Ne semble-t-il pas que ce soit là le principe qui a déterminé la neutralité transcendante de M. Wilson ? Il ne juge pas parce qu’il n’y a rien à juger ; et il n’y a rien à juger parce qu’il n’y a pas de juge. Que M. Wilson ne porte pas sur les belligérans un jugement personnel, il faut en douter ; mais à ce jugement il ne peut donner une forme juridique, partant extérieure ; il ne tient pas la balance égale entre les belligérans, il n’a pas de balance pour les peser.

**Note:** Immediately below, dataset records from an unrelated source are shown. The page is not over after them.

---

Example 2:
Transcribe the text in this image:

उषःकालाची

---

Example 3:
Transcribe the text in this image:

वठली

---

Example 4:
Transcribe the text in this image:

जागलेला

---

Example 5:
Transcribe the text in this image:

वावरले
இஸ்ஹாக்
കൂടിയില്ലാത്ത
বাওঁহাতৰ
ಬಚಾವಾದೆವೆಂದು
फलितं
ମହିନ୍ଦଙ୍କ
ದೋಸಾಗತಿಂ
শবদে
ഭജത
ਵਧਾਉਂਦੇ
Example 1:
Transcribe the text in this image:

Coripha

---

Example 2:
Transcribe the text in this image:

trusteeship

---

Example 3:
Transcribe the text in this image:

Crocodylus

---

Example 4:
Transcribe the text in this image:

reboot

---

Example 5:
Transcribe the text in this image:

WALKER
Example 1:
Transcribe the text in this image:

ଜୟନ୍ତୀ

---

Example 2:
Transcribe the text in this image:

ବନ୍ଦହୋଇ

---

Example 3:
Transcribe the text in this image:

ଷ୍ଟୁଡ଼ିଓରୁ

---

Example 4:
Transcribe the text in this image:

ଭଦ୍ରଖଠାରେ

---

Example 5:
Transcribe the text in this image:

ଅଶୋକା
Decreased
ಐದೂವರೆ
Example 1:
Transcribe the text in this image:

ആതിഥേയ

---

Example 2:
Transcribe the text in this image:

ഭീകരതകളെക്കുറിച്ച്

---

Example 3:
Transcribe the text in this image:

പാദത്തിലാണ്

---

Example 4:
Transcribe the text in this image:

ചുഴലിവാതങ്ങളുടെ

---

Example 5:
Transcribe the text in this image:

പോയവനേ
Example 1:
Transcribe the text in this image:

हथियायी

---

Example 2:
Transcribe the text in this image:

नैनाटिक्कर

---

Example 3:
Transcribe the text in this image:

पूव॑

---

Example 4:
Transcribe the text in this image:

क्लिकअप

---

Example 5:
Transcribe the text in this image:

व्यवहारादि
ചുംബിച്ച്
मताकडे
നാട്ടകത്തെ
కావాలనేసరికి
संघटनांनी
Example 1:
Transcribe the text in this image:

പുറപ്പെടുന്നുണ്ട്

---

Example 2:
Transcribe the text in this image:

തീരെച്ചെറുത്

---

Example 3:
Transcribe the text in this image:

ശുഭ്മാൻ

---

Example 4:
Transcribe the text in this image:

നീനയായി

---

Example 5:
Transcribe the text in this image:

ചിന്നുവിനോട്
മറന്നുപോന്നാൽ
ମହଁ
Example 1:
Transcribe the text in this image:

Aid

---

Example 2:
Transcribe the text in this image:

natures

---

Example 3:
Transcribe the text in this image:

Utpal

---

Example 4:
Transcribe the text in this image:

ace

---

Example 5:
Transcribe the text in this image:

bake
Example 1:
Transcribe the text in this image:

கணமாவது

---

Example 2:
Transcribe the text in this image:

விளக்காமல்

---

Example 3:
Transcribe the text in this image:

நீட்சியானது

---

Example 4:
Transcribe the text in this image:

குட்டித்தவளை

De même, il ne demande pas de comptes aux belligérans ; il ne dit pas : comment ferez-vous la paix ? mais : qu’appelez-vous la paix et qu’appelez-vous une paix durable ?

La note des États-Unis s’exprime ainsi :


Le Président suggère qu’une occasion rapprochée soit recherchée pour demander à toutes les nations actuellement en guerre une déclaration publique de leurs vues respectives quant aux conditions auxquelles la guerre pourrait être terminée, et aux arrangemens qui seraient considérés comme satisfaisans, en tant que constituant des garanties contre le retour ou le déchaînement d’un conflit similaire dans l’avenir, de façon à pouvoir comparer ensemble en toute franchise leurs déclarations.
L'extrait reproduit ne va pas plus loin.